If Dr. Hi was expensing business related transactions, he should document any evidence in terms of business needs to support travel and expenses to Boulder for the last year;
Issue #4: Noncompetition Agreement
If found to be a valid agreement, Dr. Hi could be in violation of his noncompetition agreement with Q. Given the difficulty of enforcement of these agreements in Massachusetts and the serious other issues Dr. Hi is facing, giving attention to the non-competition should be a low priority.
Issue # 5: Employee Misconduct/Larceny
If the contract is found to be for personal gain, Dr. Hi could be found in violation of Q's Company Code of Conduct and Ethics and violation for general business ethics with having a conflict of interest. If the contract was in fact for Q related business, Dr. Hi should document any evidence to support business reasons for the agreement. Documentation should include any link to ongoing project, research plan or business plan that Q has authorized either in the preconcept or development phases of a project's life cycle.

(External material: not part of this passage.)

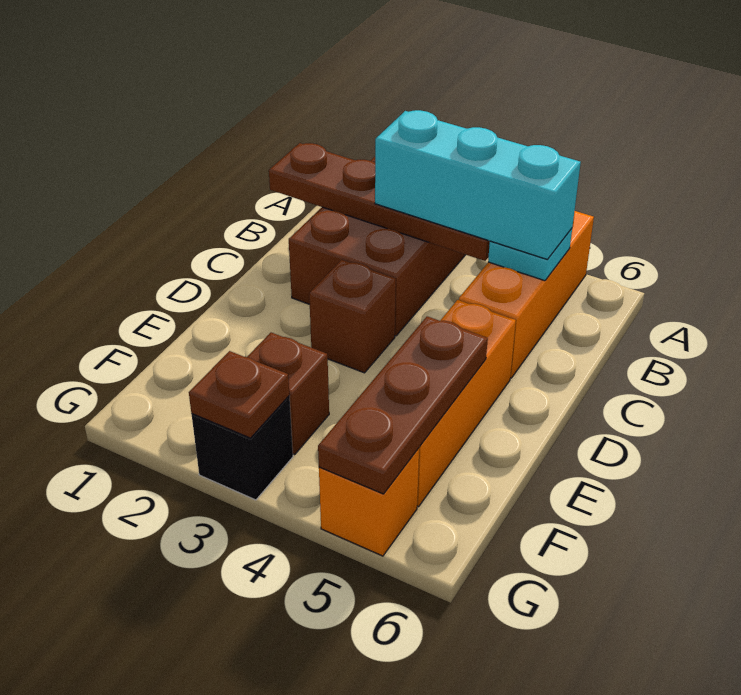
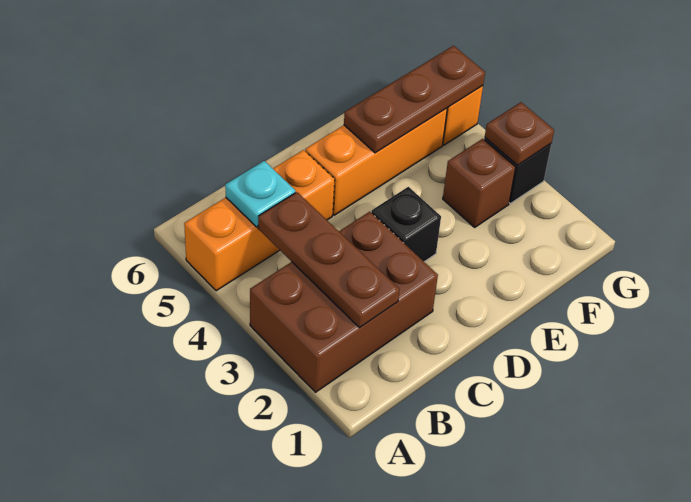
brown 1x4 plate [269,143,490,261] -> brown 1x3 plate [258,192,400,328]
cyan 1x3 brick [375,110,581,259] -> none
brown 1x1 brick [309,260,396,373] -> black 1x1 brick [371,187,441,262]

If the payments to the software company were found to be for personal gain, Dr. Hi would have committed a felony for authorizing payments up to $200,000. Dr. Hi should retain criminal counsel. If the contract and payments were legitimate, Dr. Hi should document any evidence to support authorized payments to the software vendor such as detailed project plans and evidence of meeting deliverables which may be found in parol evidence that has not been documented in the original agreement.
Ursula
Issue #1: Failure to File Timely Sexual Harassment Claim to Employer
Ursula's complaint to Human Resources about Hi's alleged behavior appears to be delayed. The harassment by Hi has allegedly been going on for some period of time. Although not easy given the context of the situation in its entirety, timely reporting is necessary if Ursula desires to file a federal or state agency harassment claim. Ursula should continue consulting her attorney for legal advice on the next steps. Ursula's immediate response will depend on Q's actions following her complaint to the company and any supporting documentation that can be provided. If the company's response is not adequate, Ursula's options may be limited depending on when the last alleged sexual harassment act took place.
Issue #2: Failure to File Timely Federal/State Agency Harassment Claim
If Ursula has been subjected to discriminatory harssment, she may file a complaint with the United States Equal Opportunity Commision ("EEOC") and/or the Massachusetts Commision Against Discrimination ("MCAD").
The EEOC requires an individual to file a claim within 180 days of the last incident of harassment. State laws may override the EEOC's rule and extend the statute of limitations to 300 days from the last incident of harassment. MCAD requires an individual to file a claim within 300 days of the last incident of harassment. The last incident of harassment will determine what options Ursula has at the federal and state level. It is important Ursuala keep legal counsel and allow them to begin their fact finding process as they investigate the matter.